Jeder Vierte von 4100 Postmitarbeitern der Briefniederlassung Göppingen hat nur einen Arbeitsvertrag auf Zeit. Diese Menschen haben Angst vor der Zukunft.

Region: Corinna Meinke (com)

Göppingen - Als unerträglich bezeichnen Beschäftigte den hohen Anteil von befristeten Arbeitsverhältnissen in der Briefniederlassung Göppingen der Deutschen Post. Nach Angaben der Dienstleistungsgewerkschaft Verdi soll mindestens jeder Vierte der rund 4100 Beschäftigten nur über einen befristeten Arbeitsvertrag verfügen, obwohl das Geschäft der Post weiter wachse, so Verdi. Ihren Unmut haben die Beschäftigten bei einer Protestaktion am Dienstag vor dem Zustellstützpunkt in der Stuttgarter Straße in Göppingen kundgetan. Die Gewerkschaftsvertreter kündigten an, dem Arbeitgeber Deutsche Post künftig die Zustimmung zu vorhersehbaren Überstunden und Sonderschichten genauso zu versagen wie zu weiteren befristeten Neueinstellungen. Die Beschäftigten wurden außerdem aufgefordert, künftig nicht mehr auf freie Tage zu verzichten.

 

Manche Arbeitsverträge gelten nur wenige Wochen

„Man weiß nie genau, wie es im nächsten Monat weitergeht“, beschreibt eine Mitarbeiterin die Unsicherheit, die ein befristeter Arbeitsvertrag für sie bedeutet. Während fünf von elf Beschäftigungsjahren war die Postmitarbeiterin permanent dieser ungewissen Situation ausgesetzt. Bei der Gestaltung der befristeten Verträge beweise die Post großen Einfallsreichtum, denn die Beschäftigungsdauer reiche von wenigen Wochen, über drei Monate bis zu einem halben Jahr, beschreibt der Post-Betriebsratsvorsitzende Andreas Springer-Kieß die Anstellungspraxis seines Arbeitgebers. Zur Briefniederlassung Göppingen gehören die Briefzentren Salach und Heilbronn sowie das Paketzentrum Köngen (Kreis Esslingen).

Hugo Gimber, der Stuttgarter Sprecher der Deutschen Post DHL im Geschäftsbereich Süd, bestätigt den Einsatz von Mitarbeitern auf Zeit, bezeichnet diese allerdings lediglich als sogenannte Abruf- und Zusatzkräfte.
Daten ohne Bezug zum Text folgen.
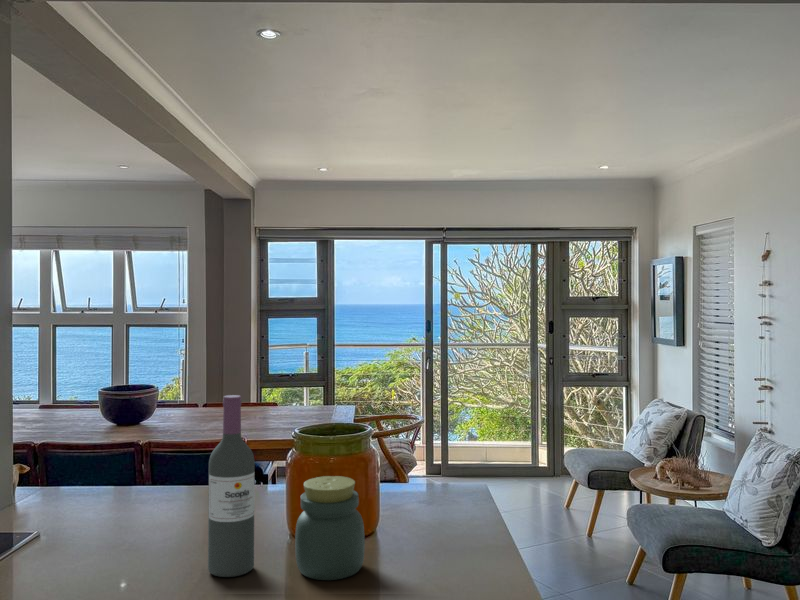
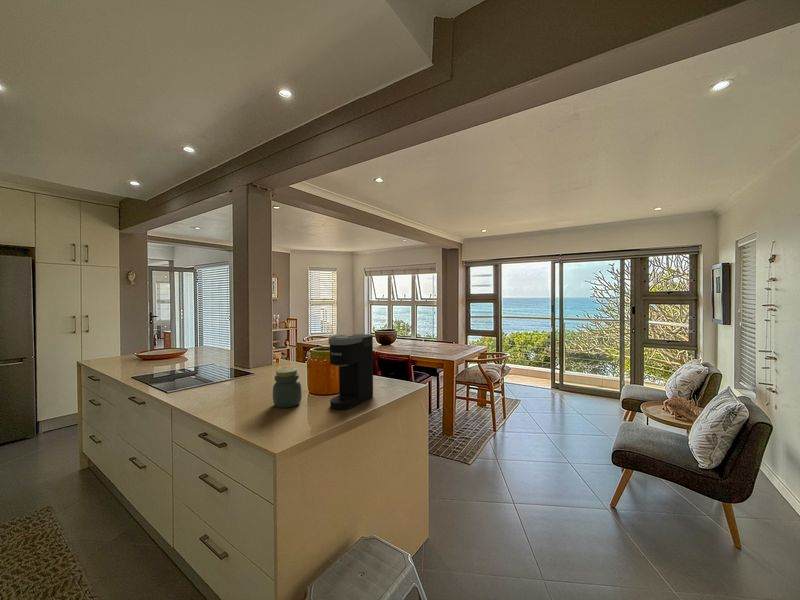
coffee maker: none [409,383,480,555] -> present [329,334,373,410]
wine bottle: present [208,395,255,577] -> none [254,333,272,400]

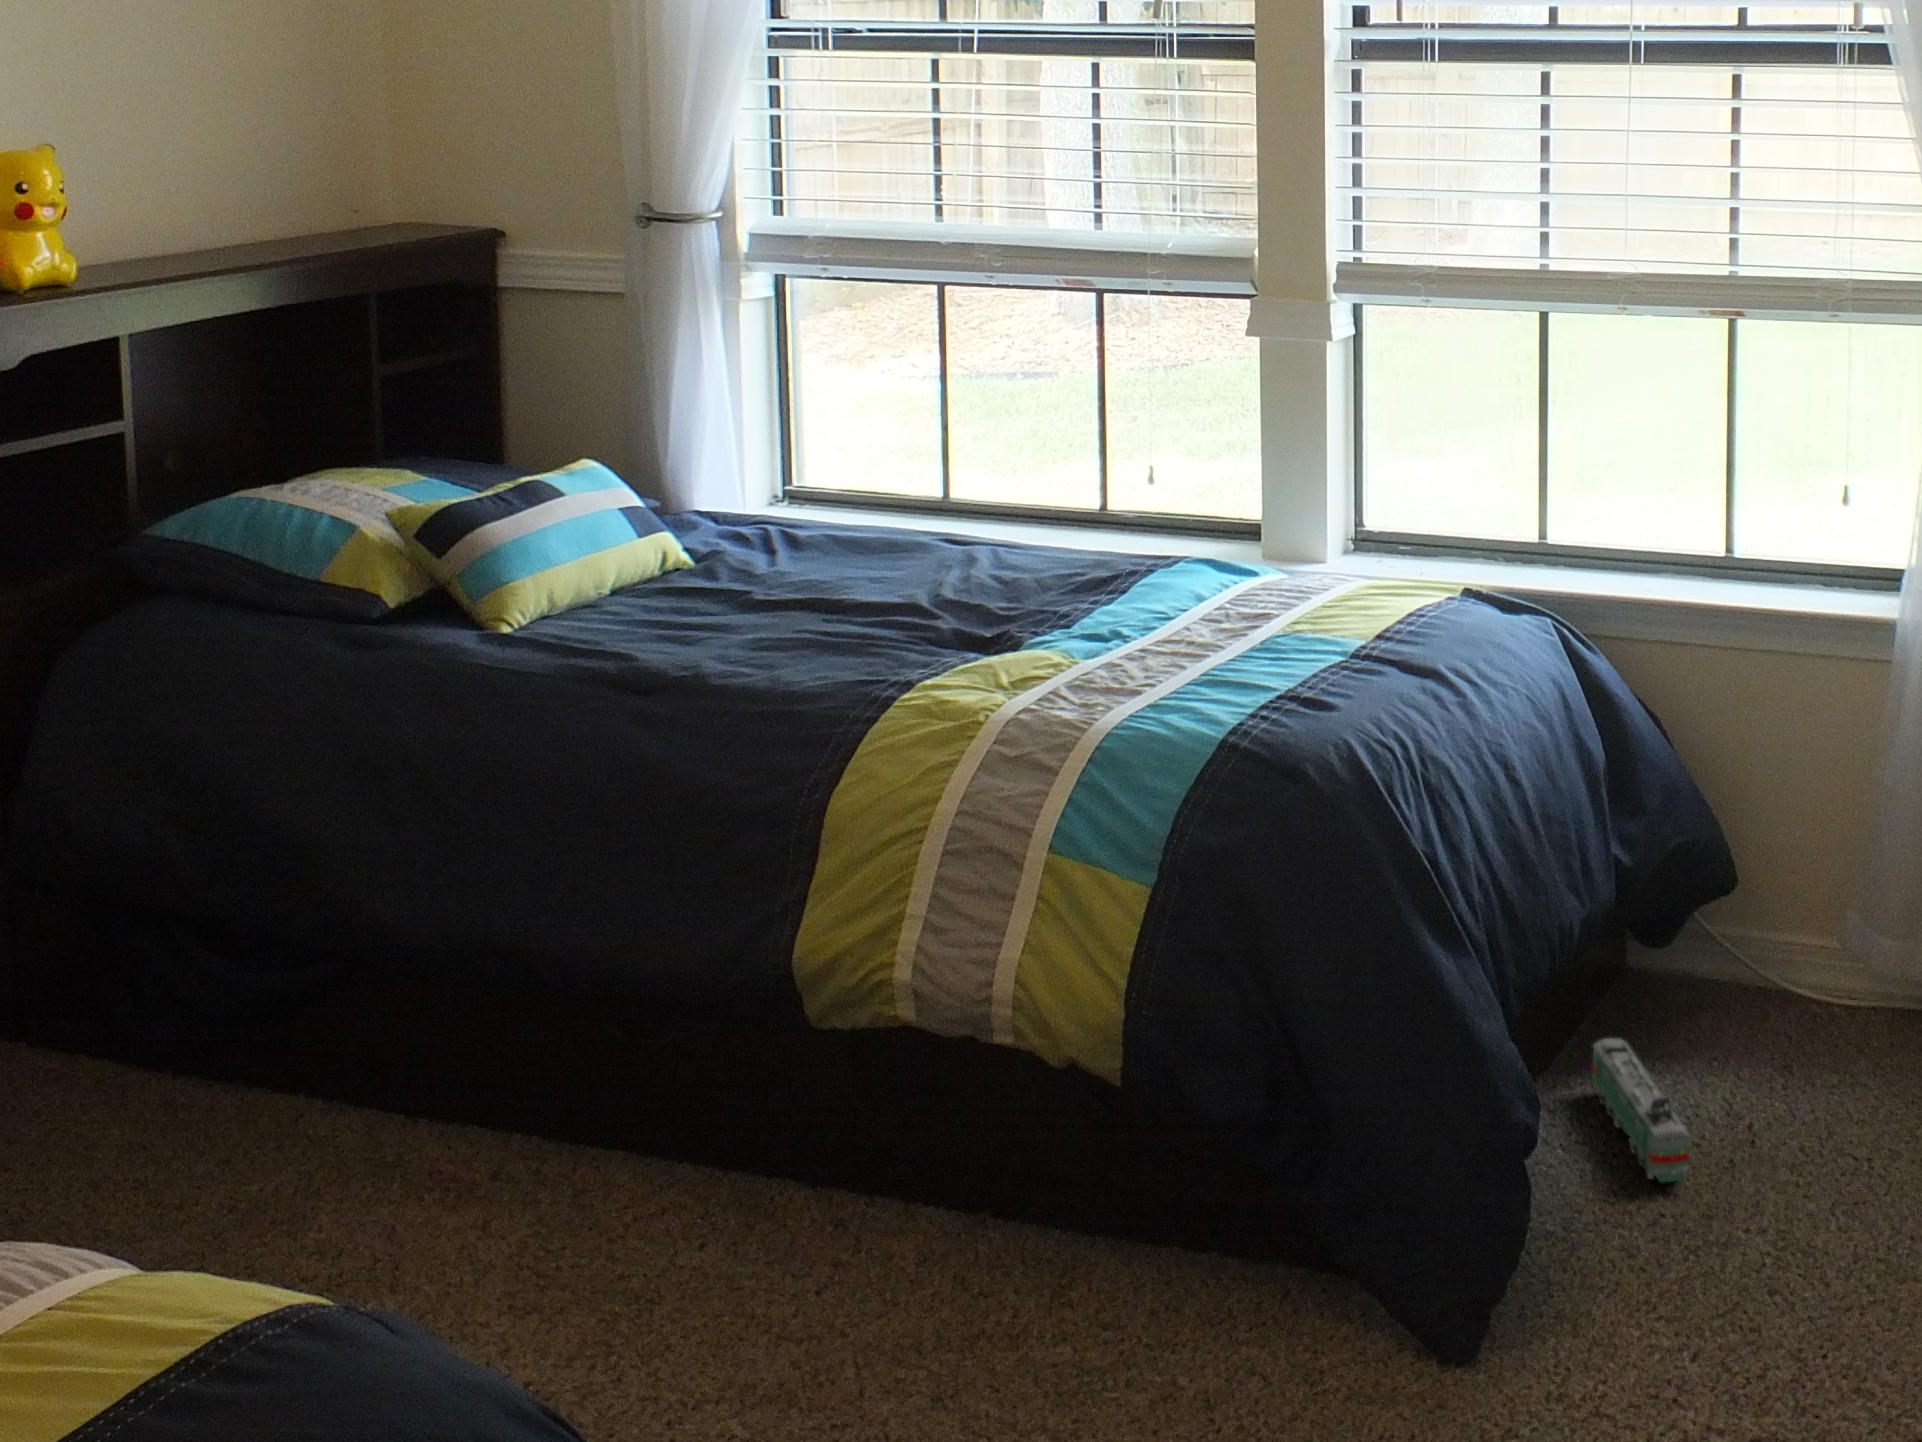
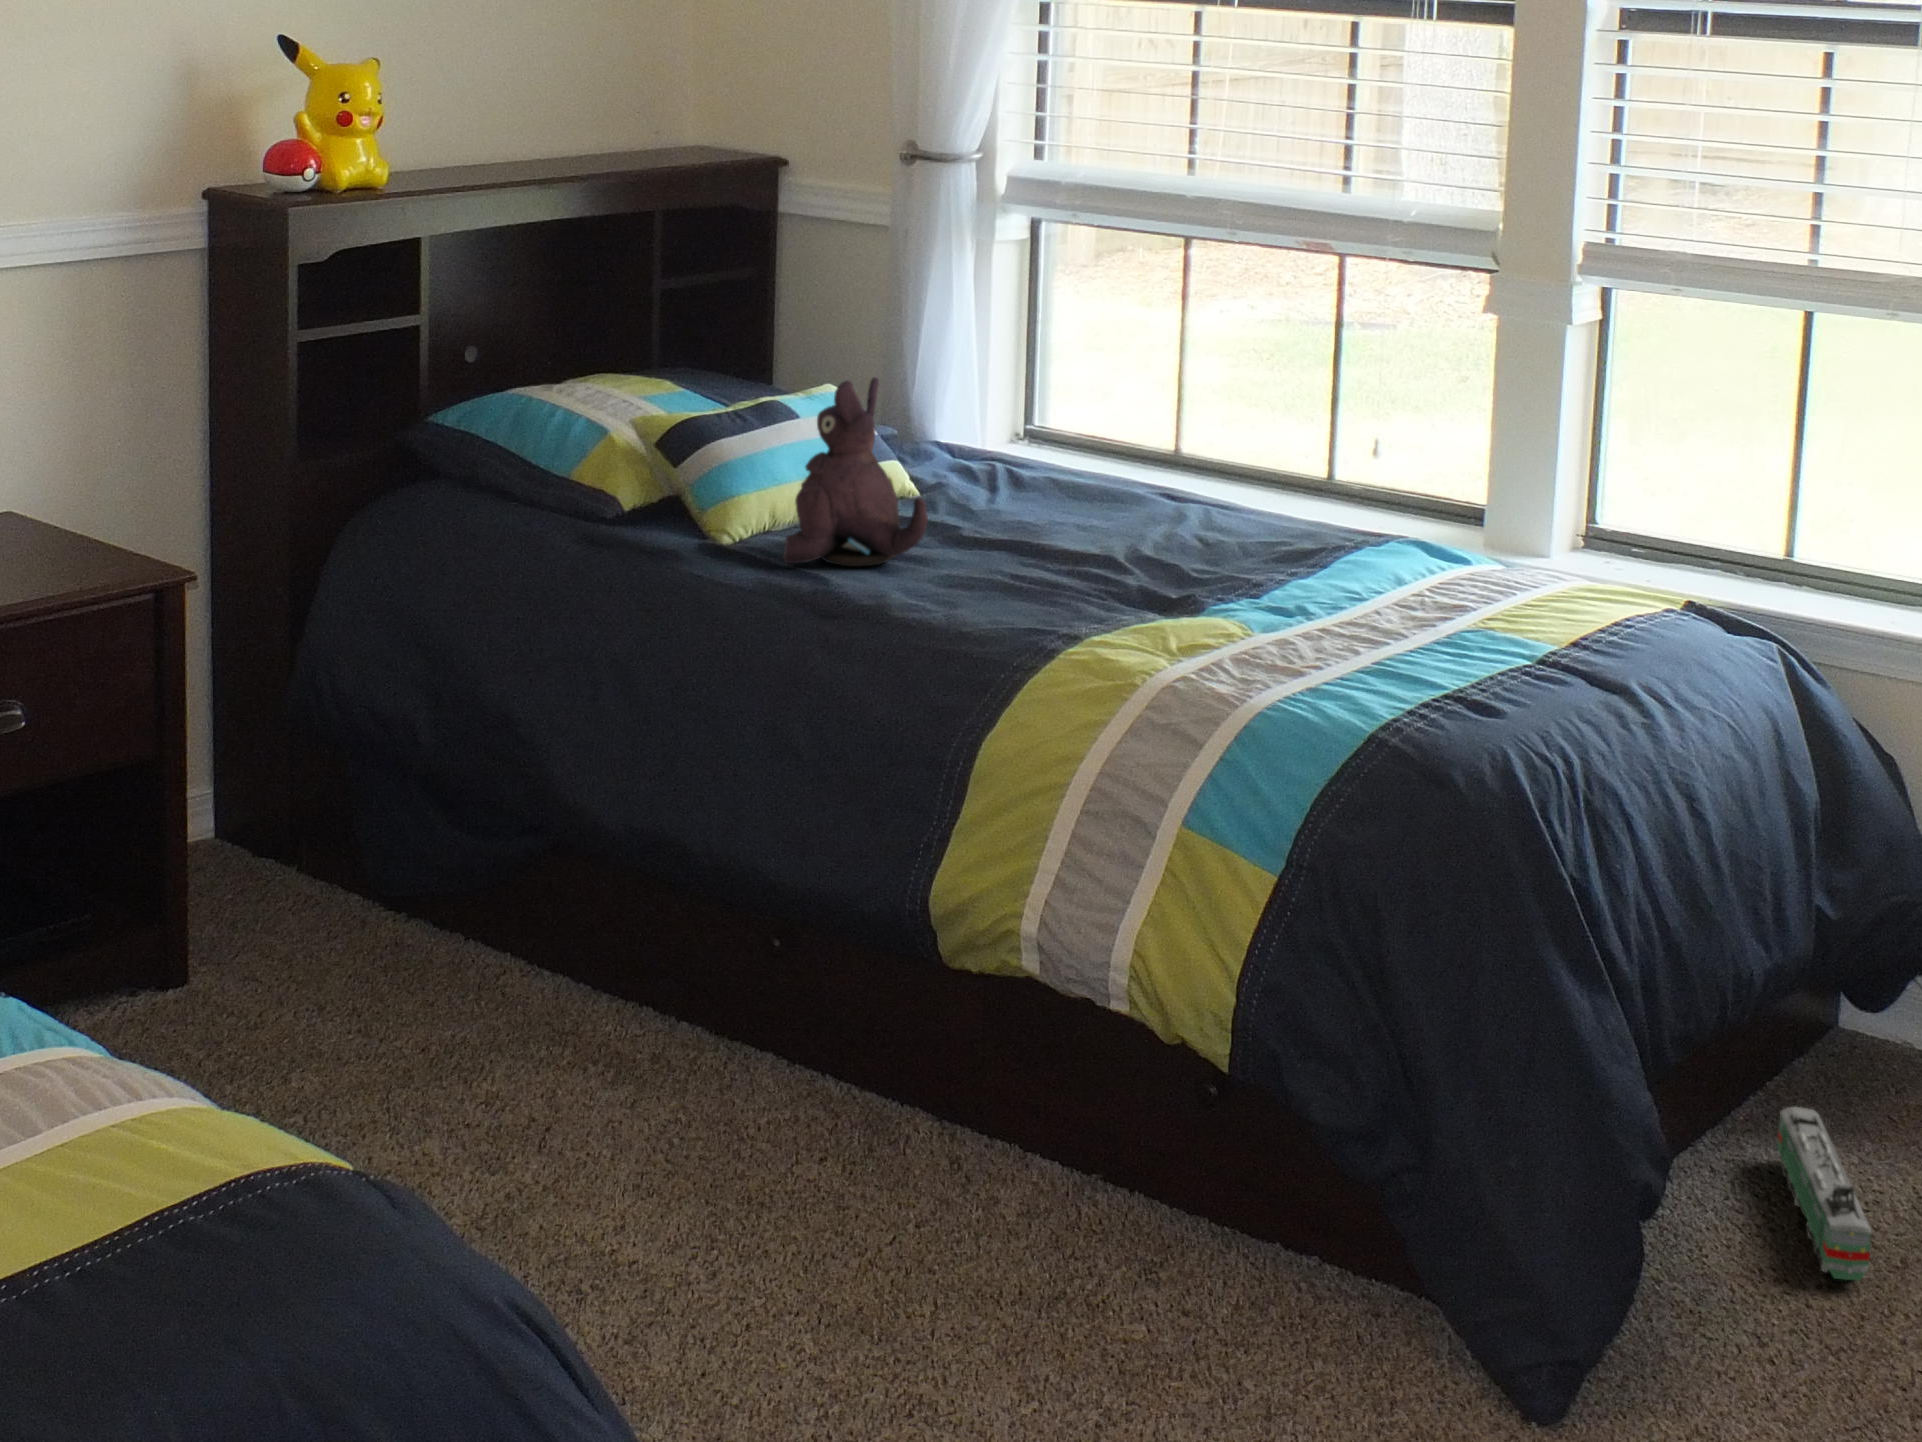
plush toy: none [578,444,732,646] -> present [783,377,928,566]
Auch nach dem endgültigen Fall des Postmonopols im Jahr 2008 kann sich der Marktführer unter den Zustelldiensten, der seit 14 Jahren börsennotiert ist, nicht wegen mangelnder Arbeit beklagen. Das Volumen nehme zu, sagt Gimber, obwohl der reine Briefverkehr pro Jahr um zwei bis drei Prozent abnehme. „Das können wir mit adressierter Werbung auffangen“, erklärt der Postsprecher.

Befristet Beschäftigte leben in Angst vor der Zukunft

Derzeit arbeiten die Postarbeiter unter Hochdruck, denn in der Hochsaison bis Weihnachten werden doppelt so viele Briefe und Pakete verschickt als sonst. Dieser Starkverkehr, wie es im Postdeutsch heißt, beschert den Beschäftigten erhebliche Mehrarbeit. Auch dies sei problematisch, sagt der Betriebsratsvorsitzende. Viele Kollegen mit befristeten Verträgen würden aus Angst vor Kündigung und Nichtweiterbeschäftigung etwa ihr Recht auf freie Tage nicht einforderten. Auch der Abbau von Überstunden sei oft nicht möglich, bestätigt ein weiterer Mitarbeiter. Er gehört zu dem derzeit noch 30-prozentigen Beamtenanteil in der Belegschaft, einem Relikt aus der Zeit, als die Post noch Staatsunternehmen war.

Vor Weihnachten weitere 450 Befristete eingestellt

Dass die Wochenarbeitszeit von Beschäftigten bei Bedarf erhöht werde, bestätigt der Postsprecher. In der Praxis erhalte ein Arbeitnehmer nur einen Vertrag über 20 reguläre Wochenstunden, könne aber bei Bedarf bis zu 38,5 Wochenstunden beschäftigt werden. Zusätzlich zu den bestehenden rund 910 befristet Beschäftigten wurden laut Gimber bis Weihnachten weitere 450 Befristete eingestellt.